Your host: Stephen Earp will make you most welcome
The perfect Dartmoor hideaway for drinking and dining.
The Royal Oak at Meavy, near Yelverton, is steeped in history. Tradition has it that it was known to King John and his followers in the chase. King Charles is said to have hidden in the large split oak that stands on the green in front of the inn – no doubt longing for a yard of ale as he sat shivering. It is well known that the oak was used as a peat store by the publican in years gone by. As you would expect the histories of the oak and the inn are inextricably linked.
There is no doubt that the friendly ghosts that wander the passages of the public house would have admired the oak as we do today. The history of the inn and its surroundings are a source of great pride for Julie and Stephen. If character is want you want from your visit then you could find no better place! Charm abounds, with exposed beams and original slate flooring. There is a large welcoming log fire to warm yourself by after a stroll around Burrator reservoir.
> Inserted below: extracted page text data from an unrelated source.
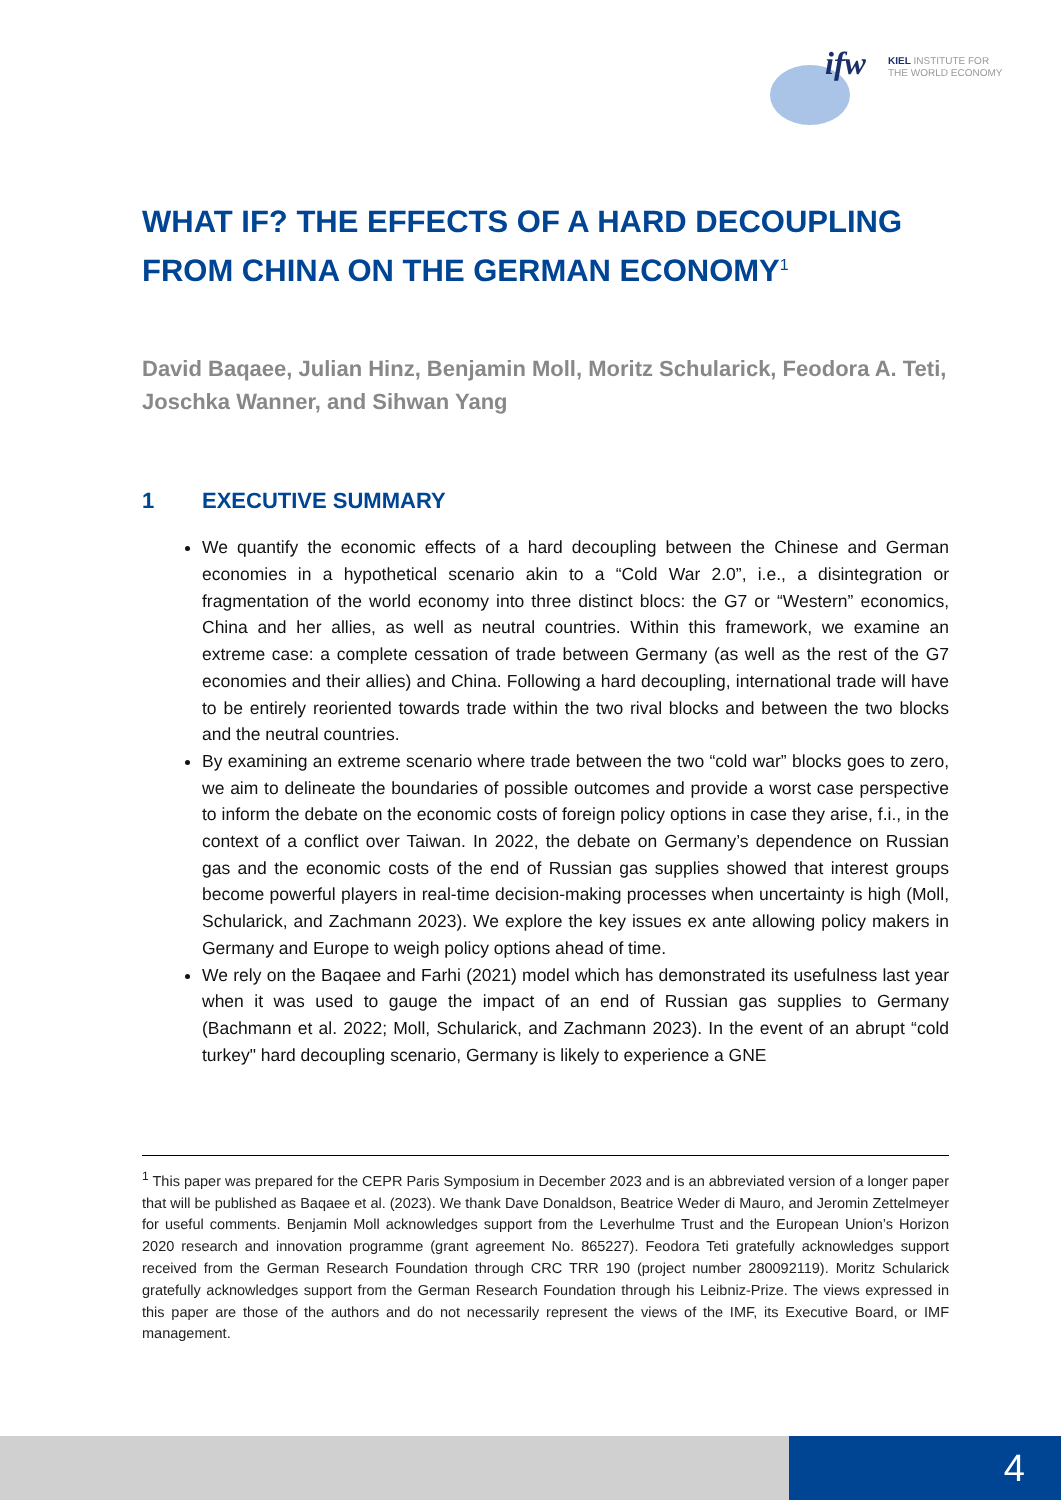ifw
KIEL INSTITUTE FOR
THE WORLD ECONOMY
WHAT IF? THE EFFECTS OF A HARD DECOUPLING FROM CHINA ON THE GERMAN ECONOMY<sup>1</sup>
David Baqaee, Julian Hinz, Benjamin Moll, Moritz Schularick, Feodora A. Teti, Joschka Wanner, and Sihwan Yang
1 EXECUTIVE SUMMARY
We quantify the economic effects of a hard decoupling between the Chinese and German economies in a hypothetical scenario akin to a “Cold War 2.0”, i.e., a disintegration or fragmentation of the world economy into three distinct blocs: the G7 or “Western” economics, China and her allies, as well as neutral countries. Within this framework, we examine an extreme case: a complete cessation of trade between Germany (as well as the rest of the G7 economies and their allies) and China. Following a hard decoupling, international trade will have to be entirely reoriented towards trade within the two rival blocks and between the two blocks and the neutral countries.
By examining an extreme scenario where trade between the two “cold war” blocks goes to zero, we aim to delineate the boundaries of possible outcomes and provide a worst case perspective to inform the debate on the economic costs of foreign policy options in case they arise, f.i., in the context of a conflict over Taiwan. In 2022, the debate on Germany’s dependence on Russian gas and the economic costs of the end of Russian gas supplies showed that interest groups become powerful players in real-time decision-making processes when uncertainty is high (Moll, Schularick, and Zachmann 2023). We explore the key issues ex ante allowing policy makers in Germany and Europe to weigh policy options ahead of time.
We rely on the Baqaee and Farhi (2021) model which has demonstrated its usefulness last year when it was used to gauge the impact of an end of Russian gas supplies to Germany (Bachmann et al. 2022; Moll, Schularick, and Zachmann 2023). In the event of an abrupt “cold turkey" hard decoupling scenario, Germany is likely to experience a GNE
<sup>1</sup> This paper was prepared for the CEPR Paris Symposium in December 2023 and is an abbreviated version of a longer paper that will be published as Baqaee et al. (2023). We thank Dave Donaldson, Beatrice Weder di Mauro, and Jeromin Zettelmeyer for useful comments. Benjamin Moll acknowledges support from the Leverhulme Trust and the European Union’s Horizon 2020 research and innovation programme (grant agreement No. 865227). Feodora Teti gratefully acknowledges support received from the German Research Foundation through CRC TRR 190 (project number 280092119). Moritz Schularick gratefully acknowledges support from the German Research Foundation through his Leibniz-Prize. The views expressed in this paper are those of the authors and do not necessarily represent the views of the IMF, its Executive Board, or IMF management.
4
The Royal Oak Inn is a free house owned by Burrator Parish Council. It is situated within the Dartmoor National Park, in an idyllic location next to the village green in Meavy. The pub is a former 15th-century church house inn. It takes its name from the oak tree on the village green which is reputedly some 800 years old. This is one of the few remaining traditional pubs, with a flagstone floor, old beams and a large open fireplace. Some of the seats are pews from the adjacent church. And the wood fire provides a warm welcome on those cold winter evenings. If character is what you want from your visit then you could find no better place!